Some alternators rely on residual magnetism to self-excite, or at least initiate excitation. In the case of the six-pole Lucas alternators fitted to motorcycles, these have a solid magnet armature, and do not use excitation at all, and need no current input to initiate output. The infamous emergency start and capacitor ignition for dead or no battery coil ignition situations. Typically excitation is seen in automotive applications, where you have slip rings and winding on the armature, and even there I do not think they apply battery voltage to the armature to get excitation, rather they use residual magnetism to start and then tap off the fields to provide power to the armature windings.
You will have to rectify the AC current output of the alternator into DC, which you do not have to worry about with a dynamo. And like a dynamo, you will need voltage regulation. There are two basic types.
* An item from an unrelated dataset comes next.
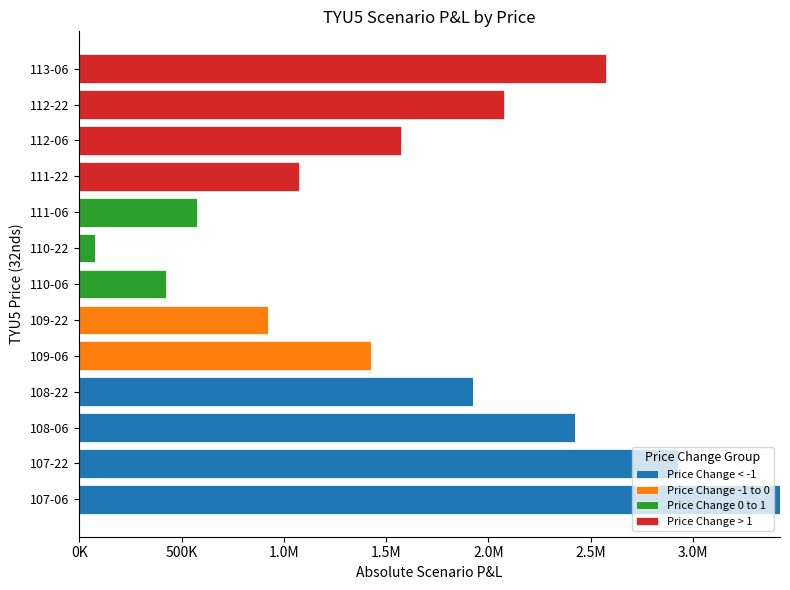

Reading right to left, list all the values displayed in this chart.

Price Change < -1: 0.0	0.0	0.0	0.0	0.0	0.0	0.0	0.0	0.0	1925000.0	2425000.0	2925000.0	3425000.0
Price Change -1 to 0: 0.0	0.0	0.0	0.0	0.0	0.0	0.0	925000.0	1425000.0	0.0	0.0	0.0	0.0
Price Change 0 to 1: 0.0	0.0	0.0	0.0	575000.0	75000.0	425000.0	0.0	0.0	0.0	0.0	0.0	0.0
Price Change > 1: 2575000.0	2075000.0	1575000.0	1075000.0	0.0	0.0	0.0	0.0	0.0	0.0	0.0	0.0	0.0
The three lead stator (field coils), for six or twelve volts where they successively short out field coil pairs manually (via headlamp switch) to reduce the output. Then the two lead type, twelve volts only, wired internally for full output all the time. Excessive voltage being dumped to ground (and heat) through a zener diode.
The BTH pancake dyno is unregulated, as quite frankly, the output is not high enough to ever ever worry about overcharging the battery! Only a cutout was fitted, to prevent the battery draining down through the dyno when the charging voltage was too low. Which was probably most of the time!